Comment: adding here, got an upgrade earlier. not shaken in the slightest. Piggish.
Trade active: also, lack of volume makes me think a squeeze is coming..
Trade active: Patience, almost at the promised land. Ordered a pizza and the delivery dude confirmed it. Ironically, he's the same analyst that upgraded it yesterday.
Trade active: Nice day for this play.

Not quite sure how a pizza company can justifiably be worth 400/Share, but I don't care, if no one else does

Technically looking great, hold until 440.
Trade active: Boat is now fully loaded. Avg down now or just enjoy the ride up.
Trade active: Buy some puts, this thing is fickle. Make the strike 350, expiring 6/19. Cut long positions if it breaks under, 350 at any point and keep the puts for some satisfaction. Trade not looking great, but it ain't over til it's over (350.01, to be exact).
Trade active: Finally looking very strong. Expecting big move up when S&P turns. Fact that it is positive despite the sell-off, means that it's entered an uptrend. If you exited and wanted to re-enter, now is the time.
Trade active: Very bullish here, even more so than when I posted the play some time back. Note that DPZ is not a NSDQ stock, but is moving like one. Once S&P turns, this is going to smash through 395.

I am actually adding more here and suggest others follow suit.
Trade active: Fun Fact: This stock provided the pizza that starred in the episode of Spongebob where Squidward turns into Smeagle.

Not-So-Fun-Fact: The metaphor for temptation exuded by the DPZ pizza in the episode was actually not a metaphor at all and continues to tease us every day. Unlike Squidward though, I will not succumb to the temptation to sell because the moment I do, it will surely pop to spite my weak character.

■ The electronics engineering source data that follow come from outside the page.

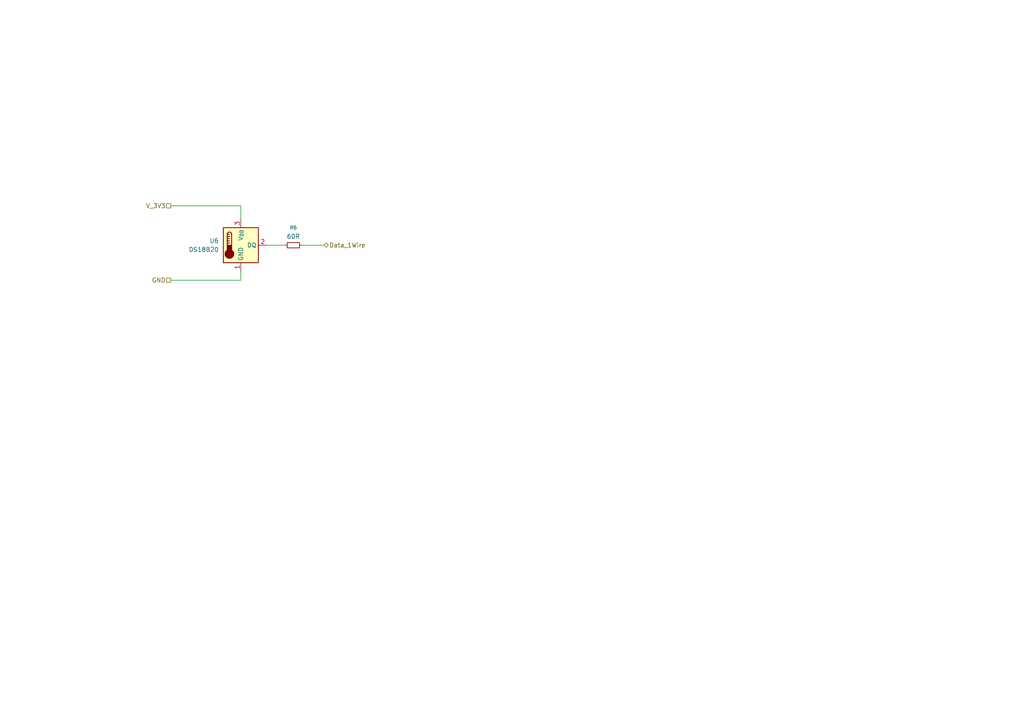
<source format=kicad_sch>
(kicad_sch
	(version 20250114)
	(generator "eeschema")
	(generator_version "9.0")
	(uuid "326f6edf-5fa3-4962-8709-c2cb664fd12f")
	(paper "A4")
	
	(wire
		(pts
			(xy 49.53 59.69) (xy 69.85 59.69)
		)
		(stroke
			(width 0)
			(type default)
		)
		(uuid "853c3dac-a9e8-4074-8f3d-93485a4e1d4b")
	)
	(wire
		(pts
			(xy 87.63 71.12) (xy 93.98 71.12)
		)
		(stroke
			(width 0)
			(type default)
		)
		(uuid "ac18e962-0f4f-4a30-a9ac-e657053adac0")
	)
	(wire
		(pts
			(xy 49.53 81.28) (xy 69.85 81.28)
		)
		(stroke
			(width 0)
			(type default)
		)
		(uuid "bc5fde4d-7ea7-491b-8b5c-217489aede34")
	)
	(wire
		(pts
			(xy 69.85 78.74) (xy 69.85 81.28)
		)
		(stroke
			(width 0)
			(type default)
		)
		(uuid "dc0cd651-ebc3-40da-9db1-f09442d5cb12")
	)
	(wire
		(pts
			(xy 77.47 71.12) (xy 82.55 71.12)
		)
		(stroke
			(width 0)
			(type default)
		)
		(uuid "e79a828b-25ce-48bd-92e1-7f6bb27079a8")
	)
	(wire
		(pts
			(xy 69.85 59.69) (xy 69.85 63.5)
		)
		(stroke
			(width 0)
			(type default)
		)
		(uuid "ead5e963-cba1-4c9a-bc6b-9b97af5da0b1")
	)
	(hierarchical_label "Data_1Wire"
		(shape bidirectional)
		(at 93.98 71.12 0)
		(effects
			(font
				(size 1.27 1.27)
			)
			(justify left)
		)
		(uuid "024ade13-08b6-43db-86f2-f5058fed2e86")
	)
	(hierarchical_label "V_3V3"
		(shape passive)
		(at 49.53 59.69 180)
		(effects
			(font
				(size 1.27 1.27)
			)
			(justify right)
		)
		(uuid "1f8c0084-1b32-4725-8bc0-0ccc56679845")
	)
	(hierarchical_label "GND"
		(shape passive)
		(at 49.53 81.28 180)
		(effects
			(font
				(size 1.27 1.27)
			)
			(justify right)
		)
		(uuid "f7d7fe48-47ef-403d-ac1e-f4dc2e782728")
	)
	(symbol
		(lib_id "Device:R_Small")
		(at 85.09 71.12 270)
		(unit 1)
		(exclude_from_sim no)
		(in_bom yes)
		(on_board yes)
		(dnp no)
		(fields_autoplaced yes)
		(uuid "27170d60-91f9-4186-b64b-df77149939f4")
		(property "Reference" "R6"
			(at 85.09 66.04 90)
			(effects
				(font
					(size 1.016 1.016)
				)
			)
		)
		(property "Value" "60R"
			(at 85.09 68.58 90)
			(effects
				(font
					(size 1.27 1.27)
				)
			)
		)
		(property "Footprint" "Resistor_SMD:R_1206_3216Metric_Pad1.30x1.75mm_HandSolder"
			(at 85.09 71.12 0)
			(effects
				(font
					(size 1.27 1.27)
				)
				(hide yes)
			)
		)
		(property "Datasheet" "~"
			(at 85.09 71.12 0)
			(effects
				(font
					(size 1.27 1.27)
				)
				(hide yes)
			)
		)
		(property "Description" "Resistor, small symbol"
			(at 85.09 71.12 0)
			(effects
				(font
					(size 1.27 1.27)
				)
				(hide yes)
			)
		)
		(pin "1"
			(uuid "576766c5-2fac-422d-b879-7d71d0f8a77c")
		)
		(pin "2"
			(uuid "b480c4bf-0b36-4a71-8c69-d89b39a4fa7d")
		)
		(instances
			(project "Workcross-ReverseCam"
				(path "/b17b9c33-8104-4066-9d5a-d0f8538962e6/073d95dc-1de7-4760-a845-be3df918d99e"
					(reference "R6")
					(unit 1)
				)
			)
		)
	)
	(symbol
		(lib_id "Sensor_Temperature:DS18B20")
		(at 69.85 71.12 0)
		(unit 1)
		(exclude_from_sim no)
		(in_bom yes)
		(on_board yes)
		(dnp no)
		(fields_autoplaced yes)
		(uuid "c1a9d99b-2006-4d59-bb49-01c227e9e7ef")
		(property "Reference" "U6"
			(at 63.5 69.8499 0)
			(effects
				(font
					(size 1.27 1.27)
				)
				(justify right)
			)
		)
		(property "Value" "DS18B20"
			(at 63.5 72.3899 0)
			(effects
				(font
					(size 1.27 1.27)
				)
				(justify right)
			)
		)
		(property "Footprint" "Package_TO_SOT_THT:TO-92L_HandSolder"
			(at 44.45 77.47 0)
			(effects
				(font
					(size 1.27 1.27)
				)
				(hide yes)
			)
		)
		(property "Datasheet" "http://datasheets.maximintegrated.com/en/ds/DS18B20.pdf"
			(at 66.04 64.77 0)
			(effects
				(font
					(size 1.27 1.27)
				)
				(hide yes)
			)
		)
		(property "Description" "Programmable Resolution 1-Wire Digital Thermometer TO-92"
			(at 69.85 71.12 0)
			(effects
				(font
					(size 1.27 1.27)
				)
				(hide yes)
			)
		)
		(pin "1"
			(uuid "2accbb1b-c1be-480c-a053-80dd42216a65")
		)
		(pin "2"
			(uuid "4128ebf9-9ae7-45ed-b5aa-b97d735c22d5")
		)
		(pin "3"
			(uuid "59a04c96-c17a-4317-a9ba-361022d345f6")
		)
		(instances
			(project "Workcross-ReverseCam"
				(path "/b17b9c33-8104-4066-9d5a-d0f8538962e6/073d95dc-1de7-4760-a845-be3df918d99e"
					(reference "U6")
					(unit 1)
				)
			)
		)
	)
)

</source>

Conclusion: Hold and don't add any more for your own sanity, even if it's probably a good idea in the long-run.
Comment: Not a chance have I sold yet. Have I averaged down over three times? Maybe.

Is that sort of thing a good habit to establish for consistent profits? No, and I'll be disappointed at the rising traders who did.

But, at the same time, I will also be pretty impressed if you were able to hold this long without averaging down, knowing that earnings are coming up.

Bottom Line: I'm in deep, so I'm holding through the report because I believe the trend of smashing the bottom and top + subsequent huge gap up will continue.